# Work task 1:
From the text on first ladies below, list the first lady named at the start of each numbered entry.
# Work task 2:
Return the part of the text on first ladies starting with "10. Grace Coolidge" and going on through "style and grace.".

--- Text Enclosed Below ---

6. Caroline Scott Harrison helped to establish the National Society of the Daughters of the American Revolution and became the first President General of the DAR. She also had the First National Christmas Tree in the White House and had electricity installed, although she was hesitant to touch the switch. She was also responsible for managing to eradicate the rodent and insect problem at 1600 Pennsylvania Avenue which I am sure future First Ladies were eternally grateful.

I like her dress, I only wish I had the waistline to wear it! Her inaugural gown and the rest of her wardrobe were Made in the United States.

7. Frances Cleveland was the fashion icon of the 1800's. She sure looks like the most attractive first lady of the time but it could very well have been just her youth that made her look so stunning. She was 21 years old when she married Grover Cleveland, twenty eight years her senior in the White House. To date, it is the only time a president was married in the White House.

"False story" is what they called it way back when... there was a claim she abandoned dresses with bustles and that hastened its demise. Whoever was responsible, thank you. Women still have way too much to do to shimmy into that little black dress.  We are still waiting for that woman in the White House that wants to burn the bra. Huzzah!

8. Edith Roosevelt wore a Robin egg blue silk dress with a design of plumes and birds woven in gold thread seems befitting for the wife of Rough Rider Teddy Roosevelt, the intense nature lover.

9. 1915 - 1921 Edith Wilson, I must admit my ignorance for I knew nothing about this remarkable woman. First off her dress and style of fashion was my favorite.  It could easily pass as elegant for generations to come, it came from Paris, the House of Worth. 

Edith was the second wife of President Woodrow Wilson. She is a direct descendant of Pocahontas. Her great-grandmother was a sister to Thomas Jefferson, she was also related to Martha Washington and Robert E. Lee, a select group of Virginians. When her husband suffered a stroke while in office, she took over additional duties and decided what information was to make it to the President. She examined each correspondence carefully in making those decisions. Was she our first female president?  A Republican senator labeled her "the Presidentress who had fulfilled the dream of the suffragettes by changing her title from First Lady to Acting First Man." Shrug, I like the way see addressed the situation.

10. Grace Coolidge 1923- 1929 representing the flapper era. I prefer the blue dress, it is my favorite color. The style during those days just seemed to be so fun and carefree. No one suspected what was to follow, the Great Depression. Seeing that she gave her dress to her maid, I would have to say she had style and grace.

--- End of Enclosed Text ---
--- Dataset Enclosed Below ---

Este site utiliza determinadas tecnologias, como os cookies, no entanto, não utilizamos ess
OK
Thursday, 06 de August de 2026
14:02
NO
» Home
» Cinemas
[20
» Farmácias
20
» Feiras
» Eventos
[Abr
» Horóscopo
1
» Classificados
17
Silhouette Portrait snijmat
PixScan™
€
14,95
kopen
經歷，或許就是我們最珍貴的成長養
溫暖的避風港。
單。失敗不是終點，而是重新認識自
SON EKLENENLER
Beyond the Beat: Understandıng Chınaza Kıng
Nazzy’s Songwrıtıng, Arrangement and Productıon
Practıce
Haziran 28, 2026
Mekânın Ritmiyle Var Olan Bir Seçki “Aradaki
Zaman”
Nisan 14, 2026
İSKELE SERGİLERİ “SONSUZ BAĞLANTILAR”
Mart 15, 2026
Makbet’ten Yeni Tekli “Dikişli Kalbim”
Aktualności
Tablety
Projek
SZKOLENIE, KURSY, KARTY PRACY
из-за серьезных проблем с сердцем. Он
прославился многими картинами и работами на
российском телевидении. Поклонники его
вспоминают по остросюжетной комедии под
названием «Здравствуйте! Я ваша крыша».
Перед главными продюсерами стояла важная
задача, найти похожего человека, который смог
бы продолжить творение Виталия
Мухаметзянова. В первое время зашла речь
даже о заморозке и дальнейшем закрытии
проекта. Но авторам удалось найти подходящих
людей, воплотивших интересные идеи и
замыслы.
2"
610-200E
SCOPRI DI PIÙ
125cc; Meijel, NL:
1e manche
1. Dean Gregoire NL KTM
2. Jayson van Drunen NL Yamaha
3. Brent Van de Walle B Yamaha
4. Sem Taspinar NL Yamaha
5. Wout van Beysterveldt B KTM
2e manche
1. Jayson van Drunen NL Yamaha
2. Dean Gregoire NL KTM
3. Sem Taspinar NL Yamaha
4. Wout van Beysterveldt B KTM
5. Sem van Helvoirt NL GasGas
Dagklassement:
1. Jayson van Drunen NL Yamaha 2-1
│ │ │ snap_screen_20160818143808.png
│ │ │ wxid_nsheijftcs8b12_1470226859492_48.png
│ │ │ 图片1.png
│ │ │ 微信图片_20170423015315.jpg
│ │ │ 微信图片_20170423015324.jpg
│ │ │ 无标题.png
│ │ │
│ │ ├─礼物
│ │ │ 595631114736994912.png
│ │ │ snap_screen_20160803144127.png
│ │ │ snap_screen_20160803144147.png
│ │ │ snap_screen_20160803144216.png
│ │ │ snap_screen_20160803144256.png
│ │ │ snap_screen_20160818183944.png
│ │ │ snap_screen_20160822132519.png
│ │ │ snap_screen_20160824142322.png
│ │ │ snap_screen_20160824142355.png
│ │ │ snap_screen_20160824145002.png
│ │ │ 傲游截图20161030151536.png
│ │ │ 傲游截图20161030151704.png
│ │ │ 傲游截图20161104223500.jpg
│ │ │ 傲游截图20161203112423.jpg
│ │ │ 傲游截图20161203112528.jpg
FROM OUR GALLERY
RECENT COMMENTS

--- End of Enclosed Dataset ---

# Answer space 1:
Caroline Scott Harrison
Frances Cleveland
Edith Roosevelt
Edith Wilson
Grace Coolidge

# Answer space 2:
10. Grace Coolidge 1923- 1929 representing the flapper era. I prefer the blue dress, it is my favorite color. The style during those days just seemed to be so fun and carefree. No one suspected what was to follow, the Great Depression. Seeing that she gave her dress to her maid, I would have to say she had style and grace.